• DO THIS:
Answer these questions about the monitoring tool text below:
1. What three kinds of owners or power generators are named as examples of users?
2. Which type of reporting is listed for operations?
3. What does SCADA stand for?

• READING PASSAGE:

The system and method of the present invention is a flexible solution both in terms of the type and amount of data processed and in terms of monitoring and reporting to the above-identified problems of the prior art. In general, the system and method of the present invention is a hosting asset performance monitoring and reporting tool used by owners or power generators, such as independently owned utilities, municipalities, and cooperatives, for example. It is to be understood that other users and benefits may be realized without departing from the scope of the invention. The system and method of the present invention provides, for example, dashboard reporting (e.g., for management-level), summary/drill-down reporting (e.g., back office processing), daily operational reporting (e.g., operations), query interface for plant supervisory control and data acquisition (SCADA) information on ad-hoc basis, and near real-time status and logging capabilities. Accordingly, the system and method of the present invention provides, for example, logged information created by automated plant monitoring systems and/or plant personnel as events occur with relative SCADA and market information. The details of the system and method of the present invention is described below.

• RAW DATA:
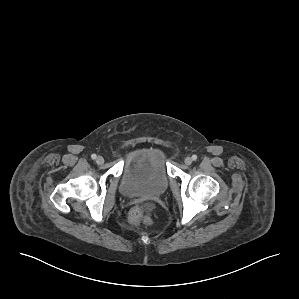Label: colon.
Returning a JSON list of instances; mask_svg holds the SVG:
<instances>
[{
  "mask_svg": "<svg viewBox=\"0 0 299 299\" xmlns=\"http://www.w3.org/2000/svg\"><path fill=\"white\" fill-rule=\"evenodd\" d=\"M128 220L133 225L149 224L151 222L150 217L142 207H134L129 212Z\"/></svg>",
  "mask_w": 299,
  "mask_h": 299,
  "instance_id": "1",
  "label": "colon"
}]
</instances>
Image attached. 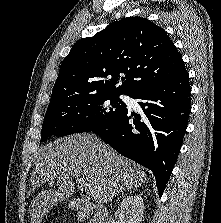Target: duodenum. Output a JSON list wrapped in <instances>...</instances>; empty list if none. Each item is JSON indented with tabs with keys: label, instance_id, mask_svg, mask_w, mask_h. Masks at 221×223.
I'll return each mask as SVG.
<instances>
[{
	"label": "duodenum",
	"instance_id": "1",
	"mask_svg": "<svg viewBox=\"0 0 221 223\" xmlns=\"http://www.w3.org/2000/svg\"><path fill=\"white\" fill-rule=\"evenodd\" d=\"M71 206L79 220L93 218L95 223H110L109 212L102 205H95L87 200H74Z\"/></svg>",
	"mask_w": 221,
	"mask_h": 223
}]
</instances>
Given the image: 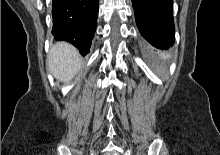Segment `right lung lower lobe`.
I'll return each instance as SVG.
<instances>
[{"mask_svg":"<svg viewBox=\"0 0 220 155\" xmlns=\"http://www.w3.org/2000/svg\"><path fill=\"white\" fill-rule=\"evenodd\" d=\"M99 0H53L52 34L77 47L85 56L97 26Z\"/></svg>","mask_w":220,"mask_h":155,"instance_id":"obj_1","label":"right lung lower lobe"}]
</instances>
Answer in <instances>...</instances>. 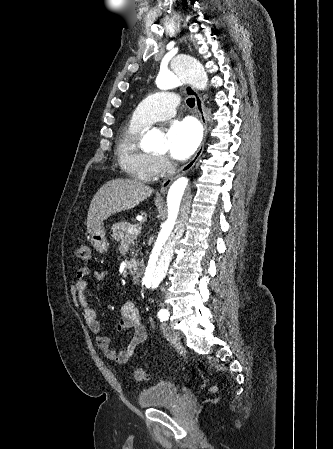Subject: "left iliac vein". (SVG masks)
<instances>
[{
    "label": "left iliac vein",
    "mask_w": 333,
    "mask_h": 449,
    "mask_svg": "<svg viewBox=\"0 0 333 449\" xmlns=\"http://www.w3.org/2000/svg\"><path fill=\"white\" fill-rule=\"evenodd\" d=\"M164 337L173 343H177L180 339L179 334L168 324H163L161 327Z\"/></svg>",
    "instance_id": "1"
}]
</instances>
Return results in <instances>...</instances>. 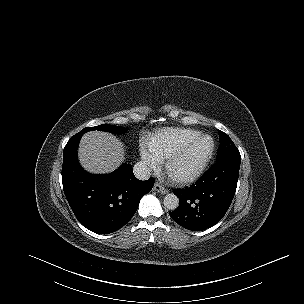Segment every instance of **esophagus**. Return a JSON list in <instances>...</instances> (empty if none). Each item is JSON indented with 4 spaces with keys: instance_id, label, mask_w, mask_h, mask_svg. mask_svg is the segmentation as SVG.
<instances>
[{
    "instance_id": "esophagus-1",
    "label": "esophagus",
    "mask_w": 304,
    "mask_h": 304,
    "mask_svg": "<svg viewBox=\"0 0 304 304\" xmlns=\"http://www.w3.org/2000/svg\"><path fill=\"white\" fill-rule=\"evenodd\" d=\"M153 189H154L156 192L160 193V194H167V193L169 192L168 189H166L164 186H162V185H161L160 183H158V182H156V183L154 184Z\"/></svg>"
}]
</instances>
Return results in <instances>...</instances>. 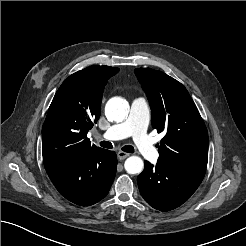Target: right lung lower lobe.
<instances>
[{"label": "right lung lower lobe", "instance_id": "right-lung-lower-lobe-1", "mask_svg": "<svg viewBox=\"0 0 246 246\" xmlns=\"http://www.w3.org/2000/svg\"><path fill=\"white\" fill-rule=\"evenodd\" d=\"M115 152L101 149L75 154L45 165L52 183L69 201L90 206L109 192L116 174Z\"/></svg>", "mask_w": 246, "mask_h": 246}]
</instances>
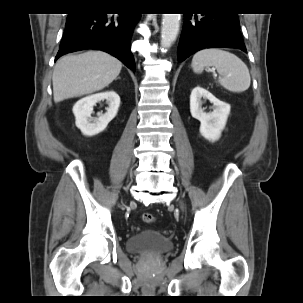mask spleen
<instances>
[{
  "label": "spleen",
  "mask_w": 303,
  "mask_h": 303,
  "mask_svg": "<svg viewBox=\"0 0 303 303\" xmlns=\"http://www.w3.org/2000/svg\"><path fill=\"white\" fill-rule=\"evenodd\" d=\"M213 66L220 75L219 84L228 91L240 93L250 86L248 67L236 55L219 48L204 49L192 59L195 73H201L205 67Z\"/></svg>",
  "instance_id": "obj_1"
}]
</instances>
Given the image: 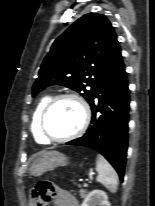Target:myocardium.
<instances>
[{
    "label": "myocardium",
    "mask_w": 155,
    "mask_h": 206,
    "mask_svg": "<svg viewBox=\"0 0 155 206\" xmlns=\"http://www.w3.org/2000/svg\"><path fill=\"white\" fill-rule=\"evenodd\" d=\"M64 99H72V100L77 102V104L79 105L81 112H82V121H81L79 128L76 131H74L73 133H71L65 137L55 138V137L50 136L47 133L46 128H45V120H46V117H47L49 111L51 110V108L57 102L64 100ZM90 120H91V112H90V108H89V105L86 102V100L77 93L66 92V93H61V94H58V95L52 97L49 100V102L46 104V106L44 107V109L40 115L39 130L46 141L63 143V142H67V141H70L74 138L81 136L87 130V128L90 124Z\"/></svg>",
    "instance_id": "1"
}]
</instances>
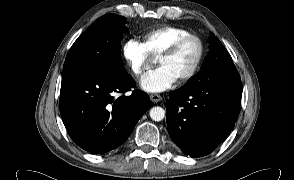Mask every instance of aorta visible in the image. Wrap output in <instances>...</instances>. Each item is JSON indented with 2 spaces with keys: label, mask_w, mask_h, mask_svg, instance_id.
<instances>
[{
  "label": "aorta",
  "mask_w": 294,
  "mask_h": 180,
  "mask_svg": "<svg viewBox=\"0 0 294 180\" xmlns=\"http://www.w3.org/2000/svg\"><path fill=\"white\" fill-rule=\"evenodd\" d=\"M149 115L154 121H161L165 117V110L162 107L155 106L151 108Z\"/></svg>",
  "instance_id": "aorta-1"
}]
</instances>
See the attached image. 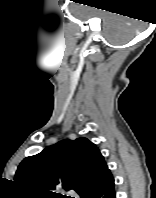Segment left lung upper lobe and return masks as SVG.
<instances>
[{
	"label": "left lung upper lobe",
	"instance_id": "5c2ea615",
	"mask_svg": "<svg viewBox=\"0 0 156 198\" xmlns=\"http://www.w3.org/2000/svg\"><path fill=\"white\" fill-rule=\"evenodd\" d=\"M97 146L87 138L62 140L18 166L15 181L28 198H64L55 190L73 189L79 195L108 171Z\"/></svg>",
	"mask_w": 156,
	"mask_h": 198
}]
</instances>
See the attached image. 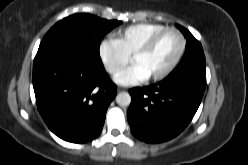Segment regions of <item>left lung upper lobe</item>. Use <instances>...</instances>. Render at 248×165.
<instances>
[{
  "instance_id": "1",
  "label": "left lung upper lobe",
  "mask_w": 248,
  "mask_h": 165,
  "mask_svg": "<svg viewBox=\"0 0 248 165\" xmlns=\"http://www.w3.org/2000/svg\"><path fill=\"white\" fill-rule=\"evenodd\" d=\"M176 27L183 33L186 38V48L183 59L177 67L169 74L176 75L185 70L199 65H206L205 55L201 43L184 27L176 24Z\"/></svg>"
}]
</instances>
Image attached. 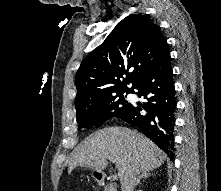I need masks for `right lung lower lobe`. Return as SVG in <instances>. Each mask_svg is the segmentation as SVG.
<instances>
[{
  "label": "right lung lower lobe",
  "mask_w": 221,
  "mask_h": 191,
  "mask_svg": "<svg viewBox=\"0 0 221 191\" xmlns=\"http://www.w3.org/2000/svg\"><path fill=\"white\" fill-rule=\"evenodd\" d=\"M170 53H166L136 84L144 104H132L123 121L138 127L171 158L174 150L176 100ZM145 111L146 113H143Z\"/></svg>",
  "instance_id": "98d812e1"
}]
</instances>
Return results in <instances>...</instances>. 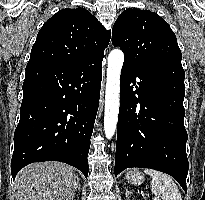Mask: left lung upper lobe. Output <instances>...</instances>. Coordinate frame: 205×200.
Listing matches in <instances>:
<instances>
[{
    "mask_svg": "<svg viewBox=\"0 0 205 200\" xmlns=\"http://www.w3.org/2000/svg\"><path fill=\"white\" fill-rule=\"evenodd\" d=\"M112 44L124 52V64L145 67L168 61L181 63L182 54L170 26L148 10L126 9L112 29Z\"/></svg>",
    "mask_w": 205,
    "mask_h": 200,
    "instance_id": "obj_1",
    "label": "left lung upper lobe"
}]
</instances>
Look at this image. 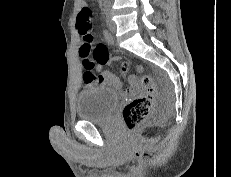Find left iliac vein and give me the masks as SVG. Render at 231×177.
<instances>
[{"mask_svg": "<svg viewBox=\"0 0 231 177\" xmlns=\"http://www.w3.org/2000/svg\"><path fill=\"white\" fill-rule=\"evenodd\" d=\"M106 22H107L108 29L112 33H115L116 32V23L112 20L110 13H108L106 16Z\"/></svg>", "mask_w": 231, "mask_h": 177, "instance_id": "1", "label": "left iliac vein"}]
</instances>
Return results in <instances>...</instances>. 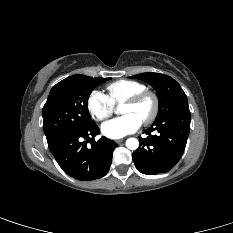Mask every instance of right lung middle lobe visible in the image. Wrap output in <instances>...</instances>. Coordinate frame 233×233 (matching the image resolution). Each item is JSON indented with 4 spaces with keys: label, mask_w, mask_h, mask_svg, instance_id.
<instances>
[{
    "label": "right lung middle lobe",
    "mask_w": 233,
    "mask_h": 233,
    "mask_svg": "<svg viewBox=\"0 0 233 233\" xmlns=\"http://www.w3.org/2000/svg\"><path fill=\"white\" fill-rule=\"evenodd\" d=\"M109 79L73 75L57 83L43 107L46 138L65 131L83 130L94 124L88 112V98L96 86Z\"/></svg>",
    "instance_id": "right-lung-middle-lobe-1"
}]
</instances>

• OUTPUT FOR THIS TASK:
1. Independently owned utilities, municipalities, and cooperatives.
2. Daily operational reporting.
3. Supervisory control and data acquisition.